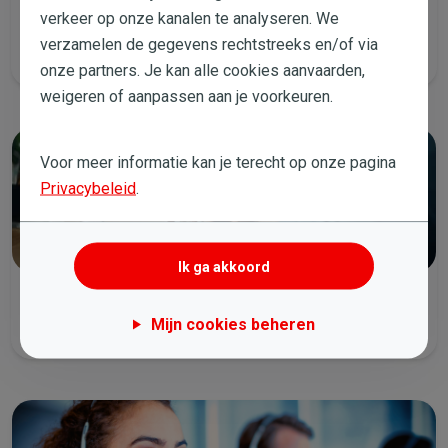
verkeer op onze kanalen te analyseren. We
Bel met ons
verzamelen de gegevens rechtstreeks en/of via
Elke werkdag van 8 tot 19 uur en zaterdag van 9 tot 14 uur.
onze partners. Je kan alle cookies aanvaarden,
weigeren of aanpassen aan je voorkeuren.
Voor meer informatie kan je terecht op onze pagina
Privacybeleid
.
Ik ga akkoord
E-mail ons
Mijn cookies beheren
We beantwoorden je vraag zo snel mogelijk.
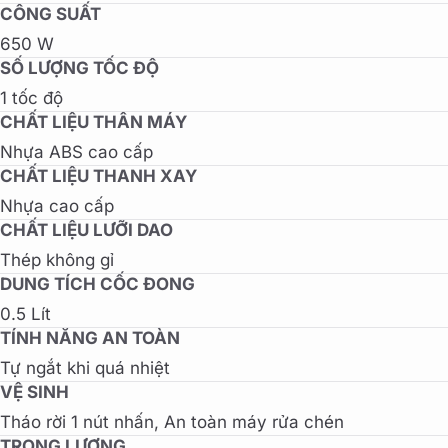
CÔNG SUẤT
650 W
SỐ LƯỢNG TỐC ĐỘ
1 tốc độ
CHẤT LIỆU THÂN MÁY
Nhựa ABS cao cấp
CHẤT LIỆU THANH XAY
Nhựa cao cấp
CHẤT LIỆU LƯỠI DAO
Thép không gỉ
DUNG TÍCH CỐC ĐONG
0.5 Lít
TÍNH NĂNG AN TOÀN
Tự ngắt khi quá nhiệt
VỆ SINH
Tháo rời 1 nút nhấn, An toàn máy rửa chén
TRỌNG LƯỢNG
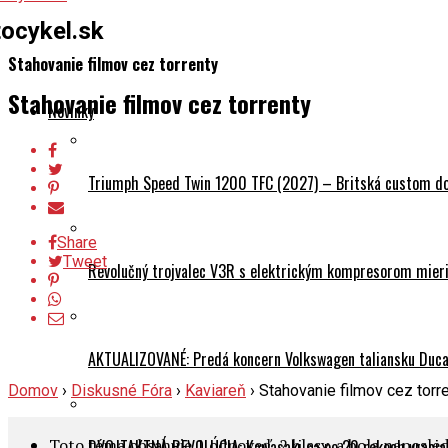
ocykel.sk
Stahovanie filmov cez torrenty
Stahovanie filmov cez torrenty
Novinky
Triumph Speed Twin 1200 TFC (2027) – Britská custom dok
Share
Tweet
Revolučný trojvalec V3R s elektrickým kompresorom mieri 
AKTUALIZOVANÉ: Predá koncern Volkswagen taliansku Ducati
Domov
›
Diskusné Fóra
›
Kaviareň
›
Stahovanie filmov cez torr
Toto téma obsahuje 1 odpoveď, 2 hlasy, a bola naposl
DVOJTAKTNÁ REVOLÚCIA: Kawasaki sa po 20 rokoch vracia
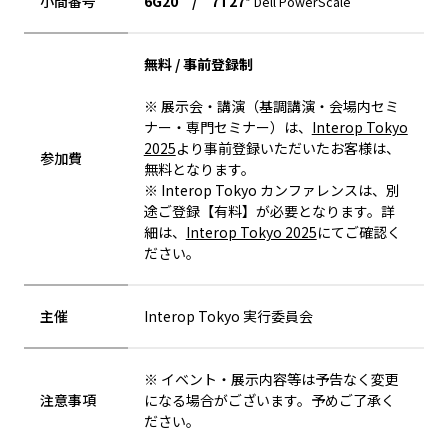
小間番号
6G20 / 7T27
* Dell PowerScale
無料 / 事前登録制
※ 展示会・講演（基調講演・会場内セミ
ナー・専門セミナー）は、
Interop Tokyo
2025
より事前登録いただいたお客様は、
参加費
無料となります。
※ Interop Tokyo カンファレンスは、別
途ご登録【有料】が必要となります。詳
細は、
Interop Tokyo 2025
にてご確認く
ださい。
主催
Interop Tokyo 実行委員会
※ イベント・展示内容等は予告なく変更
注意事項
になる場合がございます。予めご了承く
ださい。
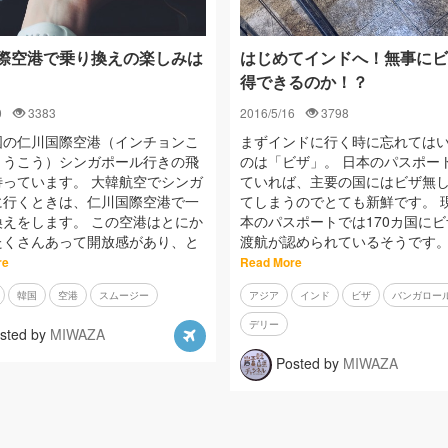
際空港で乗り換えの楽しみは
はじめてインドへ！無事にビ
得できるのか！？
0
3383
2016/5/16
3798
国の仁川国際空港（インチョンこ
まずインドに行く時に忘れては
くうこう）シンガポール行きの飛
のは「ビザ」。 日本のパスポー
待っています。 大韓航空でシンガ
ていれば、主要の国にはビザ無
に行くときは、仁川国際空港で一
てしまうのでとても新鮮です。 
換えをします。 この空港はとにか
本のパスポートでは170カ国に
たくさんあって開放感があり、と
渡航が認められているそうです。
re
Read More
韓国
空港
スムージー
アジア
インド
ビザ
バンガロー
デリー
sted by
MIWAZA
Posted by
MIWAZA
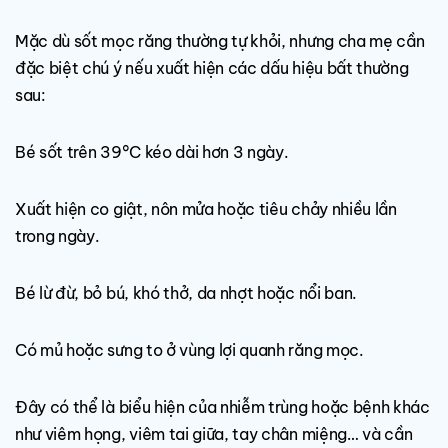
Mặc dù sốt mọc răng thường tự khỏi, nhưng cha mẹ cần
đặc biệt chú ý nếu xuất hiện các dấu hiệu bất thường
sau:
Bé sốt trên 39°C kéo dài hơn 3 ngày.
Xuất hiện co giật, nôn mửa hoặc tiêu chảy nhiều lần
trong ngày.
Bé lừ đừ, bỏ bú, khó thở, da nhợt hoặc nổi ban.
Có mủ hoặc sưng to ở vùng lợi quanh răng mọc.
Đây có thể là biểu hiện của nhiễm trùng hoặc bệnh khác
như viêm họng, viêm tai giữa, tay chân miệng… và cần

_Work task:_
Skip the pictures and print each record exactly as it stands.

_Answer section:_
verkeer op onze kanalen te analyseren. We
Bel met ons
verzamelen de gegevens rechtstreeks en/of via
Elke werkdag van 8 tot 19 uur en zaterdag van 9 tot 14 uur.
onze partners. Je kan alle cookies aanvaarden,
weigeren of aanpassen aan je voorkeuren.
Voor meer informatie kan je terecht op onze pagina
Privacybeleid
.
Ik ga akkoord
E-mail ons
Mijn cookies beheren
We beantwoorden je vraag zo snel mogelijk.
CÔNG SUẤT
650 W
SỐ LƯỢNG TỐC ĐỘ
1 tốc độ
CHẤT LIỆU THÂN MÁY
Nhựa ABS cao cấp
CHẤT LIỆU THANH XAY
Nhựa cao cấp
CHẤT LIỆU LƯỠI DAO
Thép không gỉ
DUNG TÍCH CỐC ĐONG
0.5 Lít
TÍNH NĂNG AN TOÀN
Tự ngắt khi quá nhiệt
VỆ SINH
Tháo rời 1 nút nhấn, An toàn máy rửa chén
TRỌNG LƯỢNG
ocykel.sk
Stahovanie filmov cez torrenty
Stahovanie filmov cez torrenty
Novinky
Triumph Speed Twin 1200 TFC (2027) – Britská custom dok
Share
Tweet
Revolučný trojvalec V3R s elektrickým kompresorom mieri 
AKTUALIZOVANÉ: Predá koncern Volkswagen taliansku Ducati
Domov
›
Diskusné Fóra
›
Kaviareň
›
Stahovanie filmov cez torr
Toto téma obsahuje 1 odpoveď, 2 hlasy, a bola naposl
DVOJTAKTNÁ REVOLÚCIA: Kawasaki sa po 20 rokoch vracia
小間番号
6G20 / 7T27
* Dell PowerScale
無料 / 事前登録制
※ 展示会・講演（基調講演・会場内セミ
ナー・専門セミナー）は、
Interop Tokyo
2025
より事前登録いただいたお客様は、
参加費
無料となります。
※ Interop Tokyo カンファレンスは、別
途ご登録【有料】が必要となります。詳
細は、
Interop Tokyo 2025
にてご確認く
ださい。
主催
Interop Tokyo 実行委員会
※ イベント・展示内容等は予告なく変更
注意事項
になる場合がございます。予めご了承く
ださい。
際空港で乗り換えの楽しみは
はじめてインドへ！無事にビ
得できるのか！？
0
3383
2016/5/16
3798
国の仁川国際空港（インチョンこ
まずインドに行く時に忘れては
くうこう）シンガポール行きの飛
のは「ビザ」。 日本のパスポー
待っています。 大韓航空でシンガ
ていれば、主要の国にはビザ無
に行くときは、仁川国際空港で一
てしまうのでとても新鮮です。 
換えをします。 この空港はとにか
本のパスポートでは170カ国に
たくさんあって開放感があり、と
渡航が認められているそうです。
re
Read More
韓国
空港
スムージー
アジア
インド
ビザ
バンガロー
デリー
sted by
MIWAZA
Posted by
MIWAZA
Mặc dù sốt mọc răng thường tự khỏi, nhưng cha mẹ cần
đặc biệt chú ý nếu xuất hiện các dấu hiệu bất thường
sau:
Bé sốt trên 39°C kéo dài hơn 3 ngày.
Xuất hiện co giật, nôn mửa hoặc tiêu chảy nhiều lần
trong ngày.
Bé lừ đừ, bỏ bú, khó thở, da nhợt hoặc nổi ban.
Có mủ hoặc sưng to ở vùng lợi quanh răng mọc.
Đây có thể là biểu hiện của nhiễm trùng hoặc bệnh khác
như viêm họng, viêm tai giữa, tay chân miệng… và cần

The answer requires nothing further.